Stanford's Institute for Human-Centered AI released its ninth annual AI Index Report on April 13, and while the headlines fixated on benchmark battles and $581 billion in global AI investment, the most consequential findings for educators are buried in chapter seven. Between 50% and 84% of U.S. high school and college students now use AI for schoolwork — with some schools reporting 100% adoption. Yet only half of middle and high schools have any AI policy at all, and a mere 6% of teachers describe their school's AI policies as clear.
Students most commonly use generative AI for research, essay editing, and brainstorming — three activities at the heart of how schools have traditionally measured learning. Forty-seven percent of students said they have wanted to use AI for schoolwork but were unsure whether it was allowed, suggesting that ambiguity itself is shaping behaviour. Among teachers, 81% of CS educators agree AI should be included in foundational learning, yet fewer than half feel equipped to teach it. Only four US states include AI within their computer science standards.

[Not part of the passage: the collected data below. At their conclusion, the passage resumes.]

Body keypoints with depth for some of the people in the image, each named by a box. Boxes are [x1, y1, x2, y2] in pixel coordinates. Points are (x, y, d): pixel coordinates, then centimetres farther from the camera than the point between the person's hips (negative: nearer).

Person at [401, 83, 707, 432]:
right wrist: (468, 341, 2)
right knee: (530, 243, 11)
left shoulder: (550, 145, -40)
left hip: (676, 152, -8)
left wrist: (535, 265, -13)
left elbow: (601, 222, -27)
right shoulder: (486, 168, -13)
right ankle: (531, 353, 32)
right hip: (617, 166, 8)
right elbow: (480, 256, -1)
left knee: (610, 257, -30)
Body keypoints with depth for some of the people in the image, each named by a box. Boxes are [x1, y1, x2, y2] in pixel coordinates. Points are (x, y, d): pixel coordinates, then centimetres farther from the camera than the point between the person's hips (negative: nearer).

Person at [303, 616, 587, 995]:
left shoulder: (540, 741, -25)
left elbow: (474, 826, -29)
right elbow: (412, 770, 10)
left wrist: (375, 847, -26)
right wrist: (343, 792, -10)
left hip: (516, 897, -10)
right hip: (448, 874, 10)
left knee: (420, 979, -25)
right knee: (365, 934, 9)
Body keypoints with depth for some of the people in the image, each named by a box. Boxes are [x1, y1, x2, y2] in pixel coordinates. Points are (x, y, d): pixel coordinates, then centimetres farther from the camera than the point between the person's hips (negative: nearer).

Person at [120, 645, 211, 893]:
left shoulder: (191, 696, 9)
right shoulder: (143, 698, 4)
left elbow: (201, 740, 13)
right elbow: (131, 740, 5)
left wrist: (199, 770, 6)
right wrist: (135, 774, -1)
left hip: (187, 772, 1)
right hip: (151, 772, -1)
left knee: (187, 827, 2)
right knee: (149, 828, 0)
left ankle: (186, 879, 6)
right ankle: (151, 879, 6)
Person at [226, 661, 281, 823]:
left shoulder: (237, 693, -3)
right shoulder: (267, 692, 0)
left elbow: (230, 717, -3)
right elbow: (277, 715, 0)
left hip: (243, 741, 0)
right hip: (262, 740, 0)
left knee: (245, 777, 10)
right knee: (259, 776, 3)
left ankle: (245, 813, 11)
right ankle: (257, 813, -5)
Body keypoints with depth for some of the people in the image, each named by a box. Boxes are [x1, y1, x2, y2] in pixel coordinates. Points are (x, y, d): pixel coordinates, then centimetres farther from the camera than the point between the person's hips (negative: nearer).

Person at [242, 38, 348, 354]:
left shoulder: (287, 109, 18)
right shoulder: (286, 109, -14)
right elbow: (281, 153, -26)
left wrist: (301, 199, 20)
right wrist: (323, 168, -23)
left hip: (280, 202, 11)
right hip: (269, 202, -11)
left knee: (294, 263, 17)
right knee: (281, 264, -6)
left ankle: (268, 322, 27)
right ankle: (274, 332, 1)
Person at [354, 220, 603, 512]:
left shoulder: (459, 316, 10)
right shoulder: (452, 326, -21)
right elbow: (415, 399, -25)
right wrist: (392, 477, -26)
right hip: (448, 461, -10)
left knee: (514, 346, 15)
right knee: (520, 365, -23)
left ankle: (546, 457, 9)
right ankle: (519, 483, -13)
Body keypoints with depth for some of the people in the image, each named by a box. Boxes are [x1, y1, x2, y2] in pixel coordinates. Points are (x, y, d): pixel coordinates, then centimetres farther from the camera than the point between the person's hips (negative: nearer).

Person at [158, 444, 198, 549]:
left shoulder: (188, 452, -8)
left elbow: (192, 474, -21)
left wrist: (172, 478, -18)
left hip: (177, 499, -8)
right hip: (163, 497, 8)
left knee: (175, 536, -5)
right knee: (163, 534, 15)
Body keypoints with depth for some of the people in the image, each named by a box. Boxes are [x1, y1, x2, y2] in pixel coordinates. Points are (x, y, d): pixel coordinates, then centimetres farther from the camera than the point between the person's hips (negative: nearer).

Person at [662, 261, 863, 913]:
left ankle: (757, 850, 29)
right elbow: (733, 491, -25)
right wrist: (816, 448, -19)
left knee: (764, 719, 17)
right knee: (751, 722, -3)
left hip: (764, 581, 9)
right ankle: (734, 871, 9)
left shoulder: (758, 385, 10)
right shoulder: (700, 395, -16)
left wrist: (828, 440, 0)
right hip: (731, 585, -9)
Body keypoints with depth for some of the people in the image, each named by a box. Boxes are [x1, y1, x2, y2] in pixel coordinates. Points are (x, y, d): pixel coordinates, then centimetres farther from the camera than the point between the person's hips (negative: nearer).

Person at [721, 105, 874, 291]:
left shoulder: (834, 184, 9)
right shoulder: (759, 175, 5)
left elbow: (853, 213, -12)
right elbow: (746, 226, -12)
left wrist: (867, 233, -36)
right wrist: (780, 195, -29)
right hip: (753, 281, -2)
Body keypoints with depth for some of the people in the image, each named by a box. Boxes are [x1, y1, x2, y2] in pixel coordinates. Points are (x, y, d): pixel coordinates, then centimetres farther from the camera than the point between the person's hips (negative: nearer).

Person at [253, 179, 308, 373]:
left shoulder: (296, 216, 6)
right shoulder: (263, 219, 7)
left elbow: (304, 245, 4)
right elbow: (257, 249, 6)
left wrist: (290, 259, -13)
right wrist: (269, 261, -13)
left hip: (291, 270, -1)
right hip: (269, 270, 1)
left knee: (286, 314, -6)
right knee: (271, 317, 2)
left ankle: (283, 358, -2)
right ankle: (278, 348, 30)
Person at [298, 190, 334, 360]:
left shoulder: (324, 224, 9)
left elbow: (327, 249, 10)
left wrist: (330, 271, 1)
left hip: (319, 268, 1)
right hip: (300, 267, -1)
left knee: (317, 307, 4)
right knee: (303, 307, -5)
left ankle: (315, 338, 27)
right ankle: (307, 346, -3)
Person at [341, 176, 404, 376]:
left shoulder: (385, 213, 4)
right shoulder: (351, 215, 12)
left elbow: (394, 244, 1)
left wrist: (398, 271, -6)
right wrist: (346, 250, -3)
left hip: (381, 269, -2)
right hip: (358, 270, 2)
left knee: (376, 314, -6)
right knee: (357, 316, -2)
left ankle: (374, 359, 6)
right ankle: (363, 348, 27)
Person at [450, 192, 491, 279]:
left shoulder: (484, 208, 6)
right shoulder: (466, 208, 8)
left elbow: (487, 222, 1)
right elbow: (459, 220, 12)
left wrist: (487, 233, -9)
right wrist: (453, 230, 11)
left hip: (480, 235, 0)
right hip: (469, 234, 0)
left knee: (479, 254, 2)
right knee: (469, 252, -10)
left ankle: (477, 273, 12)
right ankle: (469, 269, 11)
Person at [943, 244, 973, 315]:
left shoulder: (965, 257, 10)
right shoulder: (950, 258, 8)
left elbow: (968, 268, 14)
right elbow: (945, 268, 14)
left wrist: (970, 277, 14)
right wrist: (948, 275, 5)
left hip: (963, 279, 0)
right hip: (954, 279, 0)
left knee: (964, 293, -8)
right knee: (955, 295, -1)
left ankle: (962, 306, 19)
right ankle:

The global picture adds urgency: China and the UAE both mandated AI education starting with the 2025–26 school year. The report, produced with the Kapor Foundation, CSTA, and ECEP Alliance, is one of the few comprehensive AI datasets not produced by organisations with a financial stake in AI adoption. Dan Fitzpatrick notes that one Manhattan school surveyed its middle and high school students and found 100% were using AI — making the "policy gap" not a future problem but a present failure.